- _Aim of the exercise_: Quote, line for line, the part of the data running from its first line through the line holding "A police ‘acquire and ke", both ends included.

[[ Extracted entries open ]]

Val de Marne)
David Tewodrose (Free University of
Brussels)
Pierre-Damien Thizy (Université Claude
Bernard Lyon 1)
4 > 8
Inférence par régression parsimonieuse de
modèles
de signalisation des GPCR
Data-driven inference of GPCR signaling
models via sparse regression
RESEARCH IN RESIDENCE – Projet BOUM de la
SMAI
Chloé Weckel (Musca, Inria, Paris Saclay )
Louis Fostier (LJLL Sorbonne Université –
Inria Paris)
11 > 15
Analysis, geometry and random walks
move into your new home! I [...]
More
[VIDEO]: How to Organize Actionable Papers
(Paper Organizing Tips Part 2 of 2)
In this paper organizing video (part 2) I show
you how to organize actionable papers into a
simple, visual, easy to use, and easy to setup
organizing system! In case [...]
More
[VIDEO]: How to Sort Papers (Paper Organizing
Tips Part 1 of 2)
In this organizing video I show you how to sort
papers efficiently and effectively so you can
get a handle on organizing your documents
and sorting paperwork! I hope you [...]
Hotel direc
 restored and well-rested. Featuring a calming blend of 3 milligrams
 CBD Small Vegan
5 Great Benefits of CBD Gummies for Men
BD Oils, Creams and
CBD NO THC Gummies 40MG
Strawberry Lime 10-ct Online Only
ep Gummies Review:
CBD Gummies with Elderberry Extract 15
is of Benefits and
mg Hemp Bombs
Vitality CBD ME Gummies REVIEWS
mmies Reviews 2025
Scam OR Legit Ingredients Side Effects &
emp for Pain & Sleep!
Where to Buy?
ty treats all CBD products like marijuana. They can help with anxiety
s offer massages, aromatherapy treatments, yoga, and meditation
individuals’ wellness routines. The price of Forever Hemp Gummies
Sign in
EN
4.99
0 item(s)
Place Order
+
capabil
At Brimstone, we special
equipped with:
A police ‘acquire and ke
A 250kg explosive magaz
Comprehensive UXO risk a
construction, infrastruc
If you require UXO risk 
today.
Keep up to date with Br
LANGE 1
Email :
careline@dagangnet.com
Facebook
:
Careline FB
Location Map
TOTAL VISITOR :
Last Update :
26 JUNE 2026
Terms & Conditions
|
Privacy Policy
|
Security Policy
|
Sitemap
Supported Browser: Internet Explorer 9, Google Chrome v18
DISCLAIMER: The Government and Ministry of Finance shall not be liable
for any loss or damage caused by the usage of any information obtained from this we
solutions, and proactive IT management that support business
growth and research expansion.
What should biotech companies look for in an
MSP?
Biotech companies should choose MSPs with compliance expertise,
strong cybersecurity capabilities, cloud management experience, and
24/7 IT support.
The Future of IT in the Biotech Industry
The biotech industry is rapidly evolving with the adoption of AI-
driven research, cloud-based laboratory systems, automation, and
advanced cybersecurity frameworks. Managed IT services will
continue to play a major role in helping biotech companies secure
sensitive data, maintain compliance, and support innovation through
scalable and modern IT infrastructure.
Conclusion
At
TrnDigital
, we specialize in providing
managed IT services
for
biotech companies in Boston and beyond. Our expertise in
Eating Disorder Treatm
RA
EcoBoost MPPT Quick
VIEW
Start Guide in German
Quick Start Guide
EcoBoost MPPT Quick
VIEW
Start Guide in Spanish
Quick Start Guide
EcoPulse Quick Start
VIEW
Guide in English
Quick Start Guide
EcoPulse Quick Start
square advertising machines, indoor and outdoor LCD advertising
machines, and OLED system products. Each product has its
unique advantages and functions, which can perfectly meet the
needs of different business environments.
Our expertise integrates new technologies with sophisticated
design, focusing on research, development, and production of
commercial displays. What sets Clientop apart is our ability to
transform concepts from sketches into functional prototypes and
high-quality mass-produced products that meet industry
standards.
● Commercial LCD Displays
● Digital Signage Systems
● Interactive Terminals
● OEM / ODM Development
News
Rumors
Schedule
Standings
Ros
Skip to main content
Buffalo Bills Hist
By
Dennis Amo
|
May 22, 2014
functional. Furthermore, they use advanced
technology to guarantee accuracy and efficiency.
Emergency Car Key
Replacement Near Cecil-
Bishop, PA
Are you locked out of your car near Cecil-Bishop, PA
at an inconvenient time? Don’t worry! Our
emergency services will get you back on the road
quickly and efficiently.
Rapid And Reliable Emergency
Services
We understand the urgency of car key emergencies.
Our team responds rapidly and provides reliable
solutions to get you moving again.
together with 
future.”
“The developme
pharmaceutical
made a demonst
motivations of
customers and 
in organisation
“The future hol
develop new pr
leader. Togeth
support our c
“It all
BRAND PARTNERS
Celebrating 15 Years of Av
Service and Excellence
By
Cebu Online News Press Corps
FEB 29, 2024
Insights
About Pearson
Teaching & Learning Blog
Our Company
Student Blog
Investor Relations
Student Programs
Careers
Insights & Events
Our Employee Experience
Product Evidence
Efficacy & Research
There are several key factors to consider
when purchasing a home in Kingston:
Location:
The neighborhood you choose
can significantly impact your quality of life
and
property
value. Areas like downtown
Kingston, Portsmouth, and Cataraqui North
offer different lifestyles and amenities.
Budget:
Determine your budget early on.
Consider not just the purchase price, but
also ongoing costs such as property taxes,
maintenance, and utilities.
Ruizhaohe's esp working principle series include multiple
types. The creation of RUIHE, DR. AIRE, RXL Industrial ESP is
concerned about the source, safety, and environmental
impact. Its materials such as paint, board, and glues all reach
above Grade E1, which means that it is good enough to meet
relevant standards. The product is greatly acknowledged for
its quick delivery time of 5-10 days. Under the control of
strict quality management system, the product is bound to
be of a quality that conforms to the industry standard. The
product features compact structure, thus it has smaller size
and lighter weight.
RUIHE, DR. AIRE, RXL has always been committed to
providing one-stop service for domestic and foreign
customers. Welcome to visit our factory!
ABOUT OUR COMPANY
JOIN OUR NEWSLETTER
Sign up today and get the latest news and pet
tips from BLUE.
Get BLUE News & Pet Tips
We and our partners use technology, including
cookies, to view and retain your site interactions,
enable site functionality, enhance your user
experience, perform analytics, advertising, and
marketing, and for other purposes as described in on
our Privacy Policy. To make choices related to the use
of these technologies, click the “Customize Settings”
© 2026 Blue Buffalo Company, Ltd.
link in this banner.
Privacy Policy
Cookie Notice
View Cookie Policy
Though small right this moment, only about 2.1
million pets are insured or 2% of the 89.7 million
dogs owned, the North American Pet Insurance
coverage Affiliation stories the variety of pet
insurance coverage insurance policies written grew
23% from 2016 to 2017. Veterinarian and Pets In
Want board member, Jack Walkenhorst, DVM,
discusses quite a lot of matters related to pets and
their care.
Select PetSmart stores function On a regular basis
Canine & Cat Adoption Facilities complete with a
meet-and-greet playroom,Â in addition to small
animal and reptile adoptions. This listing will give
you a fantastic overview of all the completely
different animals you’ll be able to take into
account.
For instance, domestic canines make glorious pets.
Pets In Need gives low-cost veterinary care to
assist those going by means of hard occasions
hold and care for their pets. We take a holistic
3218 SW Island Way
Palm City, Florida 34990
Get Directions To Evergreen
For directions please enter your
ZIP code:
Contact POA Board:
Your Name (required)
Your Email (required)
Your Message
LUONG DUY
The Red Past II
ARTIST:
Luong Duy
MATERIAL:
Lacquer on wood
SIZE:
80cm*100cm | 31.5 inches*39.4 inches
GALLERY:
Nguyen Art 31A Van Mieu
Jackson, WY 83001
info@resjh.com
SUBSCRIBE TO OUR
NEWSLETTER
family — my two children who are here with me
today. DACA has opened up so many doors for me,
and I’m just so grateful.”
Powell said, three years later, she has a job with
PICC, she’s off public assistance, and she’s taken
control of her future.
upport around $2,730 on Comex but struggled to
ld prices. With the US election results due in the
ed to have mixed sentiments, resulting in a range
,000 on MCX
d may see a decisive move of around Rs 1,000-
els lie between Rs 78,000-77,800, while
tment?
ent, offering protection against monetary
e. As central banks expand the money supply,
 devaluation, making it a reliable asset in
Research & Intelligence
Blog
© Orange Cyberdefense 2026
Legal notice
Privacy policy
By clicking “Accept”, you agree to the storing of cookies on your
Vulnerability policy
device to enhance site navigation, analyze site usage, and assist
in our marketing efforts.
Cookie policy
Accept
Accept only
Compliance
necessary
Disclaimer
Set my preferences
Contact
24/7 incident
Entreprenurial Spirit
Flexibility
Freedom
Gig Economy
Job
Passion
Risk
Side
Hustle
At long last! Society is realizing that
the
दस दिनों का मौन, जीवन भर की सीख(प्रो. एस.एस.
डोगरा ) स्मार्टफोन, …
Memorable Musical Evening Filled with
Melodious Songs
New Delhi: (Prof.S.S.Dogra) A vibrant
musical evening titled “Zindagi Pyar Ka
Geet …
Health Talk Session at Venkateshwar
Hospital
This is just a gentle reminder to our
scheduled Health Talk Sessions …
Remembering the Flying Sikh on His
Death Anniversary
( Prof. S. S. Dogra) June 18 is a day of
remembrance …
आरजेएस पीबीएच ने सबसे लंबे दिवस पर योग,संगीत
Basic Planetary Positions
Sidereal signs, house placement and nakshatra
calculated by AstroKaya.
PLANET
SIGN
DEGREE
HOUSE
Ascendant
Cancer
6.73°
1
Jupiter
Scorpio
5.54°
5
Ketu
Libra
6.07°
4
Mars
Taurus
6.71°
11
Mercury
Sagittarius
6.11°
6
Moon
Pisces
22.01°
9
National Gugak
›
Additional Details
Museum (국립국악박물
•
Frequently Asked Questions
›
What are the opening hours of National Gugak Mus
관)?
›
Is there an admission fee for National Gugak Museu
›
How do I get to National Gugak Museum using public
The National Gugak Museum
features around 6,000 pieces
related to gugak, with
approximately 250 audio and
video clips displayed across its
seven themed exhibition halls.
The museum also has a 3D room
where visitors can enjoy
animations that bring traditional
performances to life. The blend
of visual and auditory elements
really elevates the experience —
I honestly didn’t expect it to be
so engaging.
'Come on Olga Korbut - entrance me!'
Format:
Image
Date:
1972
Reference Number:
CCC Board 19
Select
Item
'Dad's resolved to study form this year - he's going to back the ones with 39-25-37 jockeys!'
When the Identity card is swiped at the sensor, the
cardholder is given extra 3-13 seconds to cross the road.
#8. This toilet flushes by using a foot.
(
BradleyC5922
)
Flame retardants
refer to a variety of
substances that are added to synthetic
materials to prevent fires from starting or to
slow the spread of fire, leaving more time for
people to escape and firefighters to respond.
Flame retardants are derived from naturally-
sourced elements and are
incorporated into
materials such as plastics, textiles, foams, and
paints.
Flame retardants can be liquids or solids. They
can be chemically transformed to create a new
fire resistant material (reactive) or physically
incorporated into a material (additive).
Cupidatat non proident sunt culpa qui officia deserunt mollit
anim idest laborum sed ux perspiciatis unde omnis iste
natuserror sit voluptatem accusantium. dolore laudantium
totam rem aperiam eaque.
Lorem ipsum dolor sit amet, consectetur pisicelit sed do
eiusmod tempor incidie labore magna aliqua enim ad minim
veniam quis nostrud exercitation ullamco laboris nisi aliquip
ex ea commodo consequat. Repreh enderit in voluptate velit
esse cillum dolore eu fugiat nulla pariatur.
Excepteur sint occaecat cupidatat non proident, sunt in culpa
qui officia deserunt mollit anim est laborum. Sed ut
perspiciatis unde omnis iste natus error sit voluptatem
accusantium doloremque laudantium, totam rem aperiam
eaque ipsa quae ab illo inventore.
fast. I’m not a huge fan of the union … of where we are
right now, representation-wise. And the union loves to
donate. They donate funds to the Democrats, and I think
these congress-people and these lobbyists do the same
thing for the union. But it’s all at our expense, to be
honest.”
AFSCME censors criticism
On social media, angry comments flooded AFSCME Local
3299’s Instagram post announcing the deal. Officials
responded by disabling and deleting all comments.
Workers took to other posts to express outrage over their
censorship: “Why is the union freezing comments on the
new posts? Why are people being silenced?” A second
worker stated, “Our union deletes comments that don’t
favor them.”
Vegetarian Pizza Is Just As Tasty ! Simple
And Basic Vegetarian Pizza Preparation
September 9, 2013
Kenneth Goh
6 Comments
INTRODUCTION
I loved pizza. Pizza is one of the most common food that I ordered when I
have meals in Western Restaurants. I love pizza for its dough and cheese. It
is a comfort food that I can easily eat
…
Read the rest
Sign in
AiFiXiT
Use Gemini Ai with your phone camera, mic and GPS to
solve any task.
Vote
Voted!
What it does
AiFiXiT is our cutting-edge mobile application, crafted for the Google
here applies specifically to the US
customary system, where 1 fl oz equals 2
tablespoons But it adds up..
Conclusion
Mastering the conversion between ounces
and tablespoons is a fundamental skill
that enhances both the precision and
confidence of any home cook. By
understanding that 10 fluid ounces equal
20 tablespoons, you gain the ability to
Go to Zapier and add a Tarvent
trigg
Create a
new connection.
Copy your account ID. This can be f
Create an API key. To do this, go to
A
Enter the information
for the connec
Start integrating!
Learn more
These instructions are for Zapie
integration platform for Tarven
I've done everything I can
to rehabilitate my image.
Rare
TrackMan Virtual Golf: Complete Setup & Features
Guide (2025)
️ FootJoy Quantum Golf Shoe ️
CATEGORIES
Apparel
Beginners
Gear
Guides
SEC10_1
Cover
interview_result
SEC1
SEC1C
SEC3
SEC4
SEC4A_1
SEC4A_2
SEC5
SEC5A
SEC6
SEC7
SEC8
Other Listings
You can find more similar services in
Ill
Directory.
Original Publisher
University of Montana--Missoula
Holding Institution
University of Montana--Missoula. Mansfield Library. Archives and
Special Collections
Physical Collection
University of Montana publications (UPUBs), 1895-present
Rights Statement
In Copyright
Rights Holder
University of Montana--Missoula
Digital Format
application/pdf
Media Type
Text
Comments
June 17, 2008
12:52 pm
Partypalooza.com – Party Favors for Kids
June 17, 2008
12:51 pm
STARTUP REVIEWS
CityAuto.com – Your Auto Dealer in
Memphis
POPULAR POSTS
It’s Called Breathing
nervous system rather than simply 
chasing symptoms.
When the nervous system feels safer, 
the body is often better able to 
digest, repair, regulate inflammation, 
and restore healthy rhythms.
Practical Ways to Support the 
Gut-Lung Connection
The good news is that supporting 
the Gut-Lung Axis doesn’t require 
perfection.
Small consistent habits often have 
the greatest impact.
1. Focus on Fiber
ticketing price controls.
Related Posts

[[ Extracted entries closed ]]

- _Solution to this task_:
Val de Marne)
David Tewodrose (Free University of
Brussels)
Pierre-Damien Thizy (Université Claude
Bernard Lyon 1)
4 > 8
Inférence par régression parsimonieuse de
modèles
de signalisation des GPCR
Data-driven inference of GPCR signaling
models via sparse regression
RESEARCH IN RESIDENCE – Projet BOUM de la
SMAI
Chloé Weckel (Musca, Inria, Paris Saclay )
Louis Fostier (LJLL Sorbonne Université –
Inria Paris)
11 > 15
Analysis, geometry and random walks
move into your new home! I [...]
More
[VIDEO]: How to Organize Actionable Papers
(Paper Organizing Tips Part 2 of 2)
In this paper organizing video (part 2) I show
you how to organize actionable papers into a
simple, visual, easy to use, and easy to setup
organizing system! In case [...]
More
[VIDEO]: How to Sort Papers (Paper Organizing
Tips Part 1 of 2)
In this organizing video I show you how to sort
papers efficiently and effectively so you can
get a handle on organizing your documents
and sorting paperwork! I hope you [...]
Hotel direc
 restored and well-rested. Featuring a calming blend of 3 milligrams
 CBD Small Vegan
5 Great Benefits of CBD Gummies for Men
BD Oils, Creams and
CBD NO THC Gummies 40MG
Strawberry Lime 10-ct Online Only
ep Gummies Review:
CBD Gummies with Elderberry Extract 15
is of Benefits and
mg Hemp Bombs
Vitality CBD ME Gummies REVIEWS
mmies Reviews 2025
Scam OR Legit Ingredients Side Effects &
emp for Pain & Sleep!
Where to Buy?
ty treats all CBD products like marijuana. They can help with anxiety
s offer massages, aromatherapy treatments, yoga, and meditation
individuals’ wellness routines. The price of Forever Hemp Gummies
Sign in
EN
4.99
0 item(s)
Place Order
+
capabil
At Brimstone, we special
equipped with:
A police ‘acquire and ke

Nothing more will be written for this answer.